TEXTE PRÉSENTÉ:
------
Selon l’appendice 1, intitulé « Known Planes of Existence », présent dans le supplément Deities and Demigods, publié deux ans après le Player’s Handbook, les plans extérieurs sont non seulement l’habitat des divinités mais aussi les sources des alignements qui sont alors décrits comme « des idéaux religieux/philosophiques/éthiques »7. Il est également précisé qu’il y a une correspondance exacte entre les alignements et les plans extérieurs. Autrement dit, l’organisation cosmique, les divinités, les structures morales, sont toutes liées dans le multivers de Dungeons & Dragons. En ce sens, espace et imaginaire sont articulés par le fait qu’à certaines parcelles de cet espace correspondent à certaines valeurs morales. Dans un registre différent, j’ai eu l’occasion de montrer qu’un jeu vidéo pouvait structurer son espace géographique en s’appuyant sur des stéréotypes anciens où les espaces nordiques sont liés à la barbarie alors que le Centre est civilisé, et le Sud est un lieu où règne le despotisme8. Un angle d’analyse envisageable pour notre problématique est le découpage de l’espace selon que différents aspects se combinent, afin de représenter la différence et la variété des parties d’un univers.
------
DONNÉES FOURNIES:
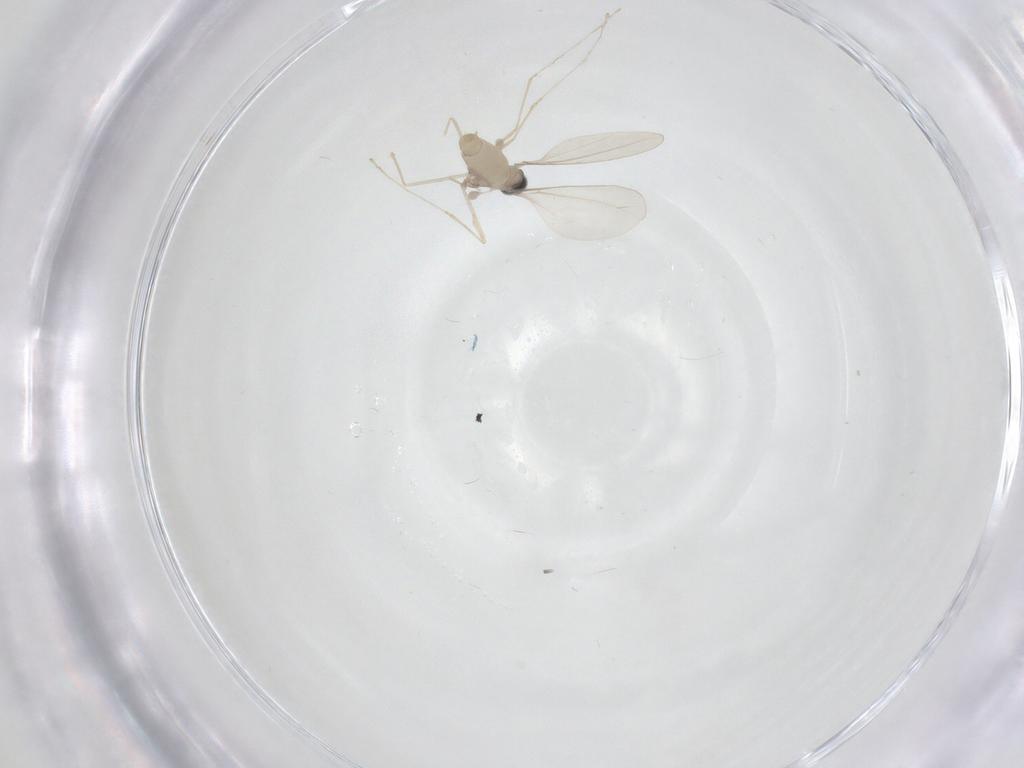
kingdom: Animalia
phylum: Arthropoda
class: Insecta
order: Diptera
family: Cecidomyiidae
------
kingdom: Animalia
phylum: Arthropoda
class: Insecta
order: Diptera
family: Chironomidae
------
Résumez en deux phrases le texte présenté plus haut sur les plans extérieurs de Dungeons & Dragons.

PRODUCTION ATTENDUE: Selon le supplément Deities and Demigods, publié deux ans après le Player's Handbook, les plans extérieurs de Dungeons & Dragons abritent les divinités et sont les sources des alignements, avec une correspondance exacte entre alignements et plans, si bien que l'organisation cosmique, les divinités et les structures morales sont toutes liées. Espace et imaginaire s'y articulent, puisque certaines parcelles de l'espace correspondent à certaines valeurs morales, et le découpage de l'espace selon la combinaison de différents aspects constitue un angle d'analyse envisageable pour représenter la différence et la variété des parties d'un univers.